4.10. Linked Stacks¶
4.10.1. Linked Stack Implementation¶
The linked stack implementation is quite simple. Elements are inserted and removed only from the head of the list. Here is a visual representation for the linked stack.
class LinkedStack<E> implements Stack<E> {
private Node top; // Pointer to top of stack
private int stackSize; // Size of stack
LinkedStack() {
top = null;
stackSize = 0;
}
class LinkedStack(Stack):
def __init__(self):
self._top = None # Pointer to top of stack
self._stackSize = 0 # Size of stack
Stack nodes are exactly the same as the linked list nodes we saw earlier.
private class Node {
E elem; // Value for this node
Node next; // Pointer to next node in stack
Node(E elem, Node next) {
this.elem = elem;
this.next = next;
}
}
# Python does not have internal classes, so we have to make the stack node standalone.
class LinkedStackNode:
def __init__(self, elem, next):
self.elem = elem # Value for this node
self.next = next # Pointer to next node in stack
4.10.2. Linked Stack Pop¶
public E pop() {
if (!(stackSize > 0)) throw new NoSuchElementException("pop from empty stack");
Node removed = top;
top = removed.next;
removed.next = null; // For garbage collection
stackSize--;
return removed.elem;
}
def pop(self):
if not (self._stackSize > 0): raise IndexError("pop from empty stack")
removed = self._top
self._top = removed.next
removed.next = None # For garbage collection
self._stackSize -= 1
return removed.elem
4.10.3. Linked stacks: Full implementation¶
Here is the complete linked stack implementation.

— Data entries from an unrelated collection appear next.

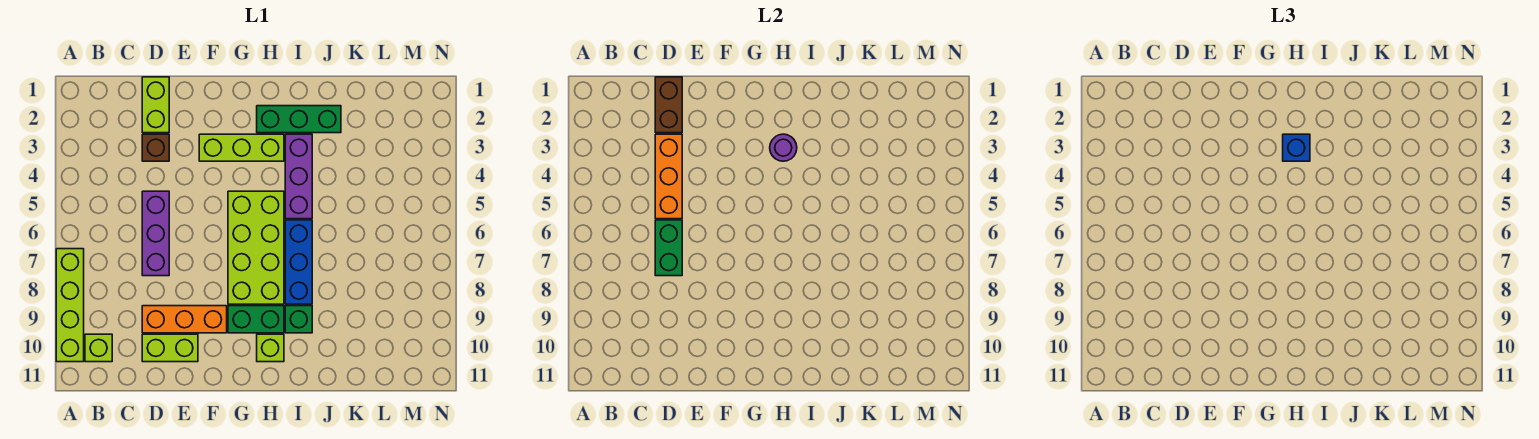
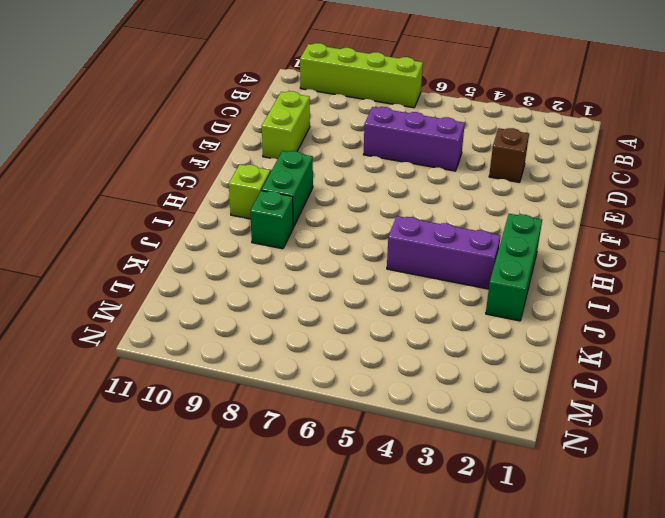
none -> lime 1x1 brick [85,334,112,362]
none -> lime 1x2 brick [142,77,169,133]
none -> orange 1x3 brick [142,306,227,333]

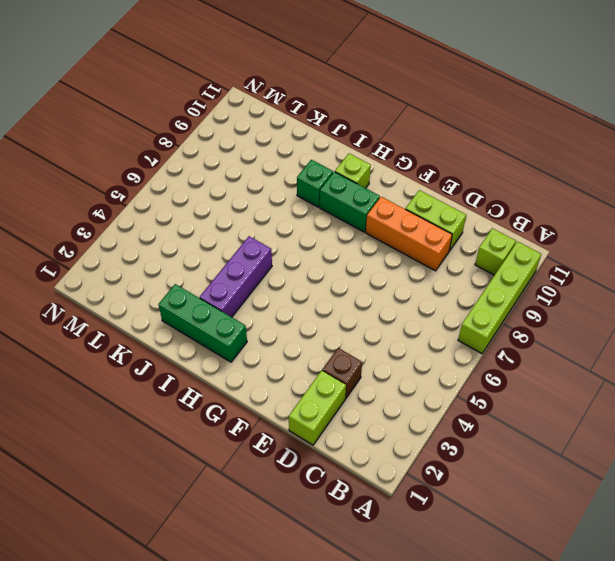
none -> purple 1x3 brick [142,191,169,276]
none -> lime 1x3 brick [199,134,284,161]
none -> lime 2x4 brick [228,191,284,304]

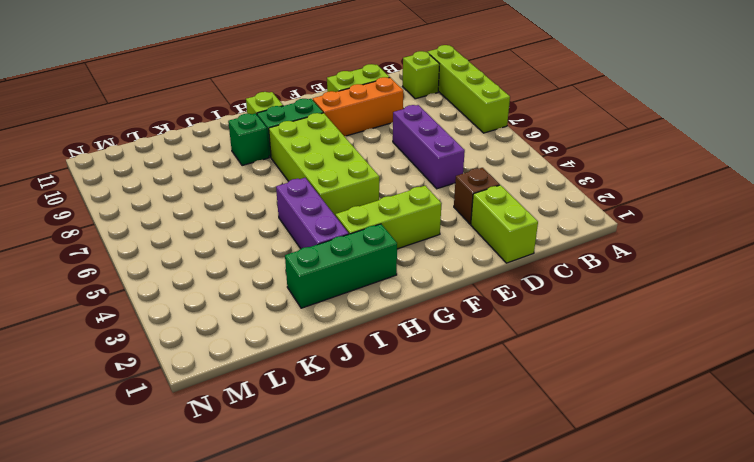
none -> blue 1x3 brick [285,220,312,304]
none -> brown 1x2 brick [655,77,682,133]
none -> orange 1x3 brick [655,134,682,219]

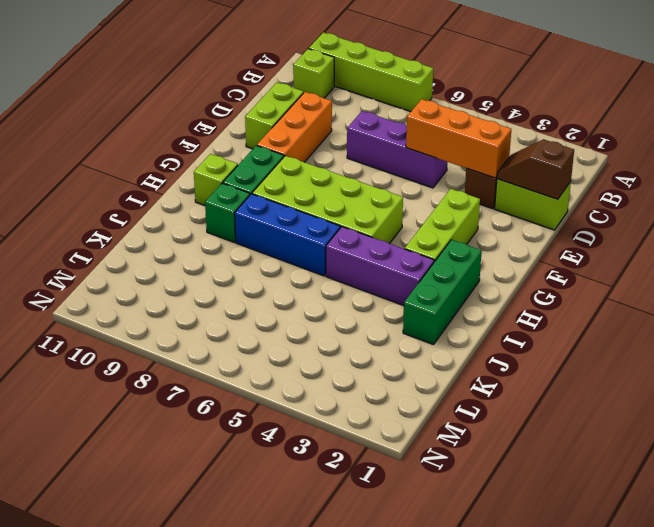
brown 1x2 slope [497,139,574,199] -> brown 1x2 brick [655,77,682,133]
none -> green 1x2 brick [655,220,682,276]
none -> purple 1x1 round brick [770,134,797,161]
none -> blue 1x1 brick [1283,134,1310,161]

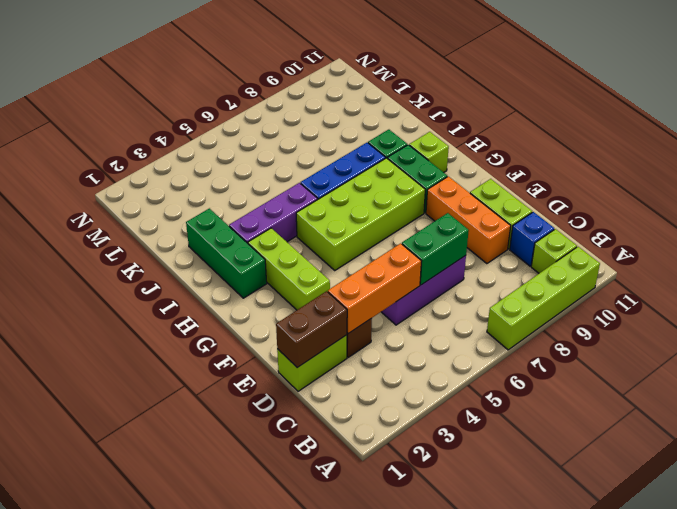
blue 1x1 brick [510,212,554,266] -> blue 1x1 brick moved to [1283,134,1310,161]
none -> purple 1x1 round brick [770,134,797,161]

class LinkedStack<E> implements Stack<E> {
private Node top; // Pointer to top of stack
private int stackSize; // Size of stack
LinkedStack() {
top = null;
stackSize = 0;
}
private class Node {
E elem; // Value for this node
Node next; // Pointer to next node in stack
Node(E elem, Node next) {
this.elem = elem;
this.next = next;
}
}
public void push(E x) {
top = new Node(x, top);
stackSize++;
}
public E peek() {
if (!(stackSize > 0)) throw new NoSuchElementException("peek from empty stack");
return top.elem;
}
public E pop() {
if (!(stackSize > 0)) throw new NoSuchElementException("pop from empty stack");
Node removed = top;
top = removed.next;
removed.next = null; // For garbage collection
stackSize--;
return removed.elem;
}
public boolean isEmpty() {
return stackSize == 0;
}
public int size() {
return stackSize;
}
public Iterator<E> iterator() {
return new LinkedStackIterator();
}
private class LinkedStackIterator implements Iterator<E> {
private Node current;
LinkedStackIterator() {
current = top;
}
public boolean hasNext() {
return current != null;
}
public E next() {
E x = current.elem;
current = current.next;
return x;
}
}
}
class LinkedStack(Stack):
def __init__(self):
self._top = None # Pointer to top of stack
self._stackSize = 0 # Size of stack
def push(self, x):
self._top = LinkedStackNode(x, self._top)
self._stackSize += 1
def peek(self):
if not (self._stackSize > 0): raise IndexError("peek from empty stack")
return self._top.elem
def pop(self):
if not (self._stackSize > 0): raise IndexError("pop from empty stack")
removed = self._top
self._top = removed.next
removed.next = None # For garbage collection
self._stackSize -= 1
return removed.elem
def isEmpty(self):
return self._stackSize == 0
def size(self):
return self._stackSize
def __iter__(self):
current = self._top
while current is not None:
yield current.elem
current = current.next
# Python does not have internal classes, so we have to make the stack node standalone.
class LinkedStackNode:
def __init__(self, elem, next):
self.elem = elem # Value for this node
self.next = next # Pointer to next node in stack
4.10.4. Comparison of Array-Based and Linked Stacks¶
All operations for the array-based and linked stack implementations
take constant time, so from a time efficiency perspective,
neither has a significant advantage.
Another basis for comparison is the total space
required.
The analysis is similar to that done for list implementations.
The array-based stack must allocate an array with more elements than actually needed, and
some of that space is wasted whenever the stack is not full.
The linked stack can shrink and grow but requires the overhead of a
next field for every element.
4.10.4.1. Implementing two stacks using one array¶
If you need to use two stacks at the same time, you can take advantage of the one-way growth of the array-based stack by using a single array to store two stacks. One stack grows inward from each end as illustrated by the figure below, hopefully leading to less wasted space. However, this only works well when the space requirements of the two stacks are inversely correlated. In other words, ideally when one stack grows, the other will shrink. This is particularly effective when elements are taken from one stack and given to the other. If instead both stacks grow at the same time, then the free space in the middle of the array will be exhausted quickly, and the array has to be resized.